Hij keek omhoog langs een wilde kluwen van gele wurgertakken, tot waar het Helleoog aan een somber stuk hemel stond; het zag er eerder moe dan hels uit, eerder triest dan duivels. En hij huiverde. ‘Laten we teruggaan,’ zei hij tegen Gwen. ‘Deze plaats deprimeert me.’
Ze sprak hem niet tegen. Op een afstandje van de opdringerige wurgers vonden ze een lege plek waar ze hun zilvermetalen luchtschuivers konden uitspreiden. Toen stegen ze samen op voor de lange vlucht terug naar Larteyn.
3
Ze vlogen weer om het hardst boven de bergen en het ging Dirk deze keer beter af. Hij maakte minder fouten dan eerst, maar de vooruitgang was niet in staat zijn stemming te verbeteren. Het merendeel van de lange tocht legden ze zwijgend af, apart, Gwen meters voor hem uit. Ze hadden het gebrekkige, gedempte licht van het Vuurwiel in de rug toen ze huiswaarts gingen, en Gwens bekoorlijke gestalte tekende zich vaag tegen de lucht af, voortdurend buiten bereik.
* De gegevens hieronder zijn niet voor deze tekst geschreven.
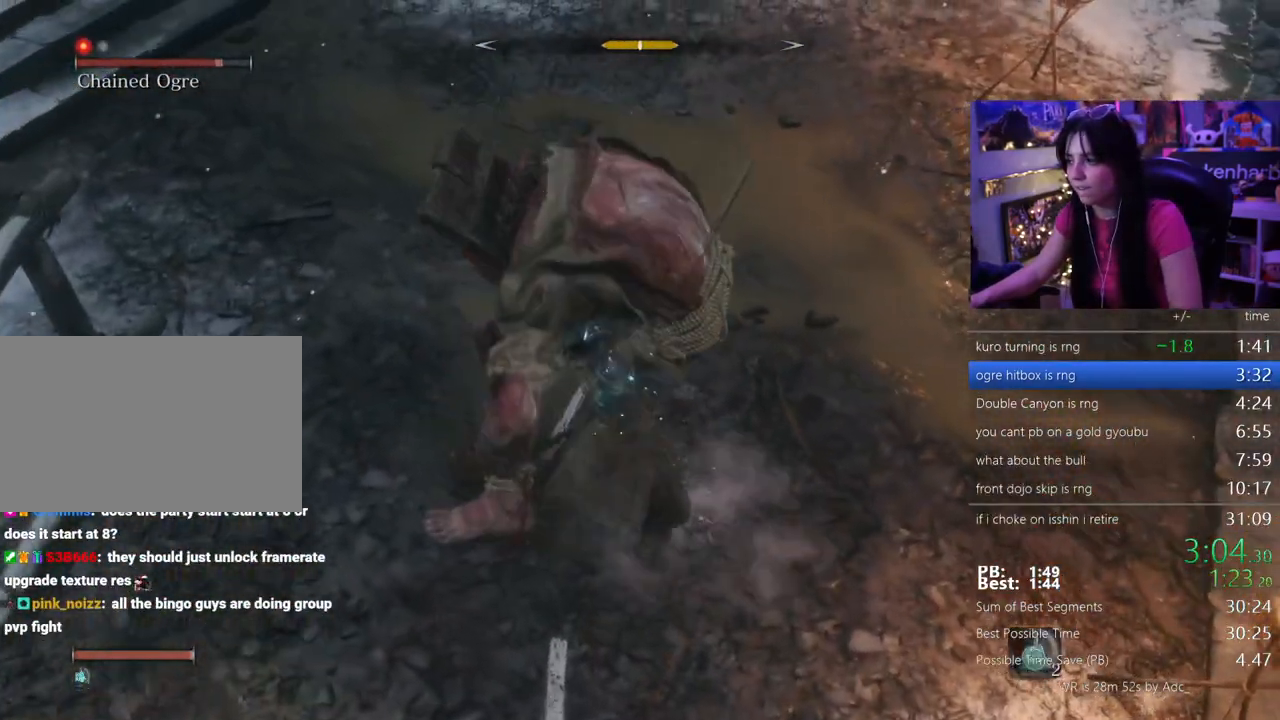
{"keys": ["w"], "events": []}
De melancholie van Worlorns stervende bossen was zijn lichaam binnengedrongen en hij zag Gwen met een aangetaste blik, een poppengestalte in een kostuum zo bleek als de wanhoop, met zwart haar dat olieachtig glansde in het rode licht. Allerlei gedachten dwarrelden kleurrijk door zijn hoofd, terwijl de wind om hem heen blies, sommige vaker dan andere. Ze was zijn Jenny niet, niet meer, en ze was het nooit geweest.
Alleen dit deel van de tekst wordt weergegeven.